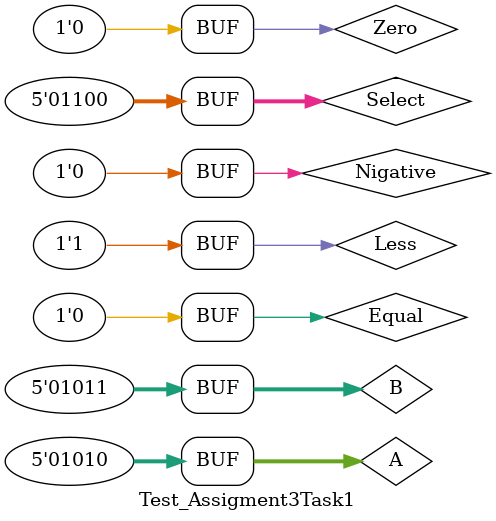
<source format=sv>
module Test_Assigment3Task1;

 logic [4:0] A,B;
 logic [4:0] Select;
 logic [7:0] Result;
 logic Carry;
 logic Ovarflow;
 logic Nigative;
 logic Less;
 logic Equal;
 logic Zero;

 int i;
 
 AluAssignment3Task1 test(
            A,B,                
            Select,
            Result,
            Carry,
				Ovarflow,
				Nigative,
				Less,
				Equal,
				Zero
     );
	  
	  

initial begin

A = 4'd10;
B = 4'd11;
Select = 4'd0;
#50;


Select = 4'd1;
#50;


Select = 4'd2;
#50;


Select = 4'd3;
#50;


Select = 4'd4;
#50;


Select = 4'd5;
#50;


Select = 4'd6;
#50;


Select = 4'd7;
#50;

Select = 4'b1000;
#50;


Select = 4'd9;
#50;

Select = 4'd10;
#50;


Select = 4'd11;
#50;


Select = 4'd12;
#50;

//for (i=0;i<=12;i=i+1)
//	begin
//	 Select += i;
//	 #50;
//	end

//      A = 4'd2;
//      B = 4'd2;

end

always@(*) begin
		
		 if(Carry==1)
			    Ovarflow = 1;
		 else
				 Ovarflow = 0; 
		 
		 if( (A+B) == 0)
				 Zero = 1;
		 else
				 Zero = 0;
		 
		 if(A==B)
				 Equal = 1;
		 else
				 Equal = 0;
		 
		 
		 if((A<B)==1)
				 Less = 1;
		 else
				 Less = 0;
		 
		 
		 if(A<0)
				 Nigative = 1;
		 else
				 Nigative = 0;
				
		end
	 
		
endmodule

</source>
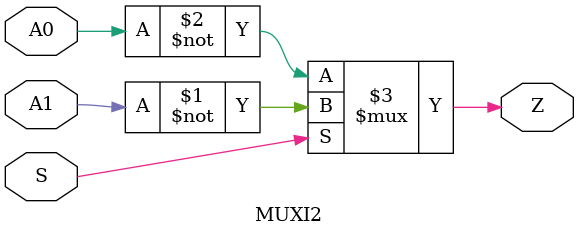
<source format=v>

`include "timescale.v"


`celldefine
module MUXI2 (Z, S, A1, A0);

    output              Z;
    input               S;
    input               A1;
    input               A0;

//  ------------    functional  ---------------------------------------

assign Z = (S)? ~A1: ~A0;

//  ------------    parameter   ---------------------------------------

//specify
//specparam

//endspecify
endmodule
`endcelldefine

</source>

• • •

• What is required
Reproduce the data above line for line, excluding every picture.

• Exercise solution
<source format=sv>
module Test_Assigment3Task1;

 logic [4:0] A,B;
 logic [4:0] Select;
 logic [7:0] Result;
 logic Carry;
 logic Ovarflow;
 logic Nigative;
 logic Less;
 logic Equal;
 logic Zero;

 int i;
 
 AluAssignment3Task1 test(
            A,B,                
            Select,
            Result,
            Carry,
				Ovarflow,
				Nigative,
				Less,
				Equal,
				Zero
     );
	  
	  

initial begin

A = 4'd10;
B = 4'd11;
Select = 4'd0;
#50;


Select = 4'd1;
#50;


Select = 4'd2;
#50;


Select = 4'd3;
#50;


Select = 4'd4;
#50;


Select = 4'd5;
#50;


Select = 4'd6;
#50;


Select = 4'd7;
#50;

Select = 4'b1000;
#50;


Select = 4'd9;
#50;

Select = 4'd10;
#50;


Select = 4'd11;
#50;


Select = 4'd12;
#50;

//for (i=0;i<=12;i=i+1)
//	begin
//	 Select += i;
//	 #50;
//	end

//      A = 4'd2;
//      B = 4'd2;

end

always@(*) begin
		
		 if(Carry==1)
			    Ovarflow = 1;
		 else
				 Ovarflow = 0; 
		 
		 if( (A+B) == 0)
				 Zero = 1;
		 else
				 Zero = 0;
		 
		 if(A==B)
				 Equal = 1;
		 else
				 Equal = 0;
		 
		 
		 if((A<B)==1)
				 Less = 1;
		 else
				 Less = 0;
		 
		 
		 if(A<0)
				 Nigative = 1;
		 else
				 Nigative = 0;
				
		end
	 
		
endmodule

</source>
<source format=v>

`include "timescale.v"


`celldefine
module MUXI2 (Z, S, A1, A0);

    output              Z;
    input               S;
    input               A1;
    input               A0;

//  ------------    functional  ---------------------------------------

assign Z = (S)? ~A1: ~A0;

//  ------------    parameter   ---------------------------------------

//specify
//specparam

//endspecify
endmodule
`endcelldefine

</source>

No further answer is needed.